Romano Prodi, the President of the European Commission, dismissed as “stupid” a German newspaper report of an attempt by his British colleagues Neil Kinnock and Chris Patten to oust him after not much more than six months in the job. The next day, however, he called an emergency meeting to discuss the rumours.
What has been going on in the European Commission is a mixture of low farce and serpentine politics. An editorial cock-up on that most sober European newspaper, the Frankfurter Allgemeine Zeitung, fuelled by gossip, speculation and a good dose of malice, precipitated a frenzy that raises questions about Prodi’s management abilities and whether this commission will be able successfully to ride out the challenges of the next few years. If it is thrown into a flutter by a newspaper, how will it cope with a real crisis?
The FAZ‘s front-page tale from Brussels about rumours of a backstage conspiracy by Kinnock and Patten to “commit regicide” followed a more sober account in the magazine Der Spiegel the previous day. It was destined for the decent obscurity of an inside page before being catapulted frontwards by a quirk of executive decision-making. Perhaps the editors were bounced by increasing attacks on Europe in the German media, fuelled by outrage about corruption – much of it revealed by German investigative journalists – and resentment that German taxpayers are funding much of it through their country’s disproportionate contributions to the EU. Now that Helmut Kohl has gone, his fellow citizens no longer feel that any price is right for the greater European good.
The FAZ, normally reliably pro-EU, is just about the most respectable newspaper in Europe. So it could not be ignored, even though, the following day, it carried a retraction, thinly disguised as a reaction story, discreetly pointing out the more egregious errors in its original article. Its hapless correspondent was summoned to receive a dressing-down from the German ambassador. Whether it was also wise for Prodi to summon the commission to discuss the allegations formally the next day, and then to announce that he was doing so, is another matter. It gave every other newspaper in Europe the opportunity to run “back me or sack me” tales and to elevate a gentle smear into a crisis.

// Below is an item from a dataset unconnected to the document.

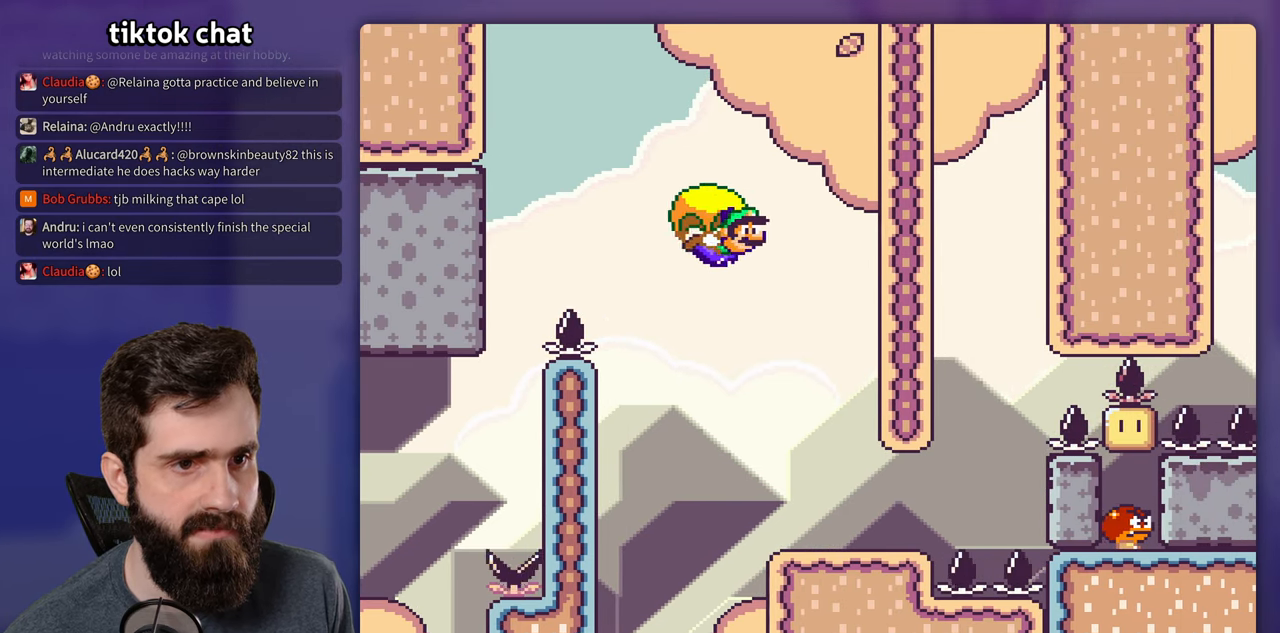
{"dt_ms": 500, "buttons": ["Y", "DPAD_RIGHT"], "events": [[216, "DPAD_RIGHT", "down"]]}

Yet smear it was. The idea that Kinnock – a long-standing and close friend of Prodi – or Patten were plotting is the least likely conspiracy story in Brussels. There is plotting, but not by them. Ever since the Anglophile former Italian prime minister was appointed to sort out the mess left by the resignation of Jacques Santer’s commission and to reform the bureaucracy’s shady ways last year, there have been murmurings. Prodi himself has not helped, combining political inexperience with hapless insensitivity. As a former economics professor, he was used to dealing in lofty rhetoric without consequence, and he is only slowly recognising the limits of insouciance. Blithe talk of a united Europe does not go down well with national governments trying to reconcile their electorates to the EU, nor do lightly issued invitations to Colonel Gaddafi to drop by.

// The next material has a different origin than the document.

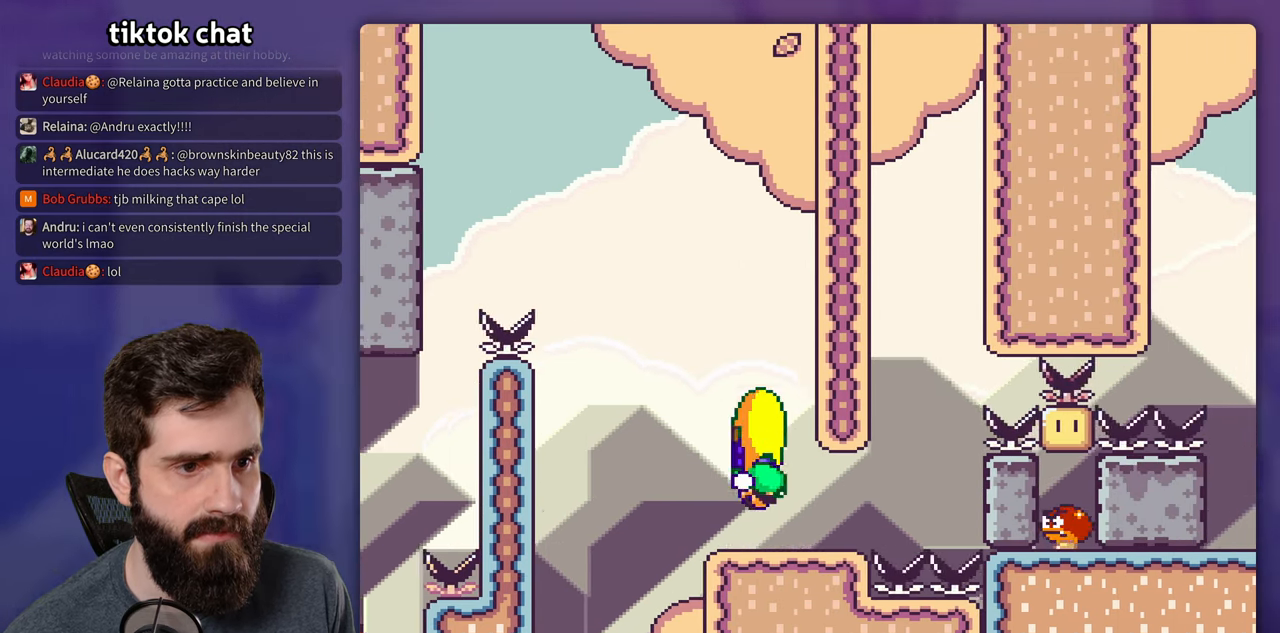
{"dt_ms": 500, "buttons": ["B", "Y", "DPAD_LEFT"], "events": [[133, "DPAD_DOWN", "down"], [166, "B", "down"], [250, "DPAD_RIGHT", "up"], [266, "DPAD_LEFT", "down"], [283, "DPAD_DOWN", "up"]]}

Meanwhile, the bureaucrats fear that long-cherished, comfortable and unaccountable positions are on the line through the imposition of such revolutionary reforms as appointment and promotion on merit and performance. The restaurants of Brussels are ringing to denunciations of Prodi and Kinnock for betraying Europe’s founding fathers, diminishing the commission’s power and status and, most insidiously, allowing the creeping Anglo-Saxonisation of the bureaucracy.
They murmur that too many people are speaking English these days and that too many Brits are being appointed (statistically untrue). Old French bureaucratic traditions are being devalued – and by a man who, as the French newspaper Liberation declared last year, does not speak a word of the language of Moliere. Kinnock is quaintly denounced as a Thatcherite. With the decline of French, the inrush of English and now the devaluation of traditional French socialist thought by “Blairisme”, the bien pensants, always sensitive to the loss of influence, are restive.

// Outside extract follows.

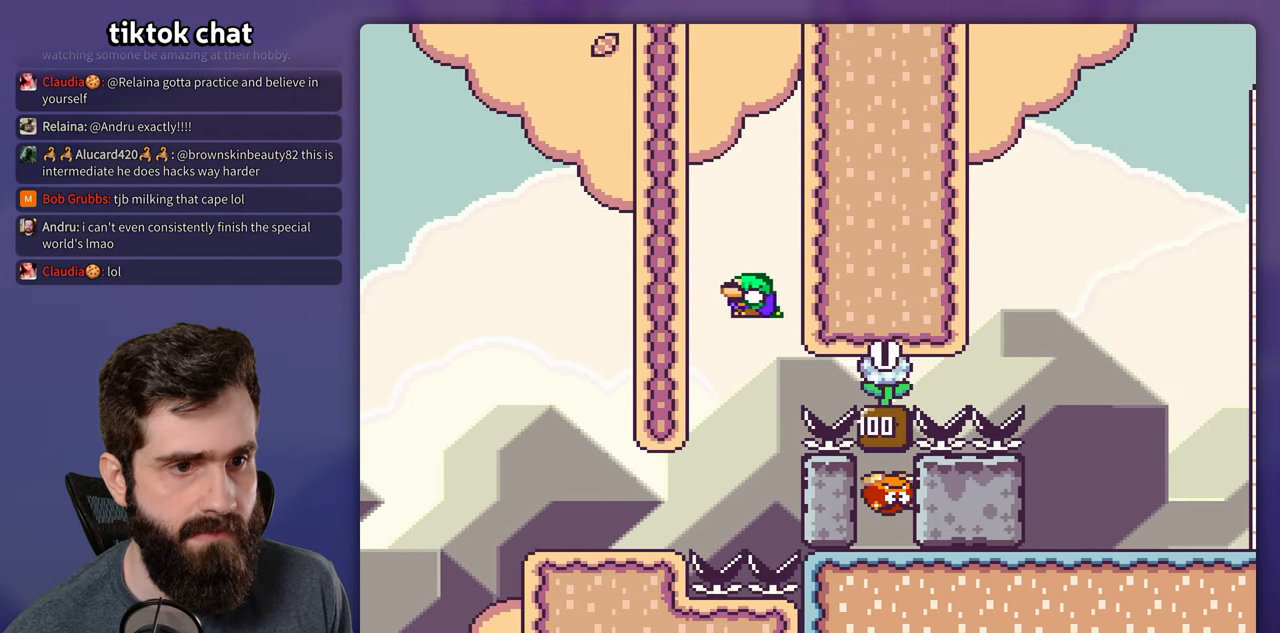
{"dt_ms": 500, "buttons": ["B", "Y", "DPAD_RIGHT"], "events": [[33, "DPAD_LEFT", "up"], [300, "DPAD_RIGHT", "down"]]}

Pierre de Boisseau, a former French am-bassador to the EU and now Deputy Secretary General of the Council of Ministers, is suspected as the source of some of the ru-mours. He was seen passing notes to Jacques Chirac at a recent meeting to re-mind the president to stress the authority of Javier Solana as Europe’s foreign policy su-premo over Chris Patten, the EU foreign af-fairs commissioner. How neat if the French were offloading their fears in the German press. Talleyrand would have approved.
Rising above this storm in a cup of water, as Prodi has put it, is the question of how happy the member states are to see the commission in the mire. Unfortunately, the key leaders are all distracted. Chirac and Lionel Jospin are at each other’s throats with the presidential election looming. Chancellor Gerhard Schroder has domestic problems and difficulties fending off EU investigations into German regional banks. The Prime Minister of Spain, Jose Maria Aznar, is playing the nationalist card, with Europe growing more unpopular as Spaniards realise that, as a result of their increasing prosperity, hitherto bounteous funding from Brussels will be reduced. Denmark and Sweden face ticklish referendums on joining the euro. Austria has problems over Jorg Haider. And Tony Blair, potentially the most powerful European figure, is distracted by domestic Euroscepticism. Everywhere, politicians have reason to back-pedal on Europe and leave Prodi to stew.
This brings us to the most Machiavellian explanation of the recent crisis – that Prodi provoked it himself in order to wake up the heads of government and rally his supporters. If so, it was pretty cack-handed.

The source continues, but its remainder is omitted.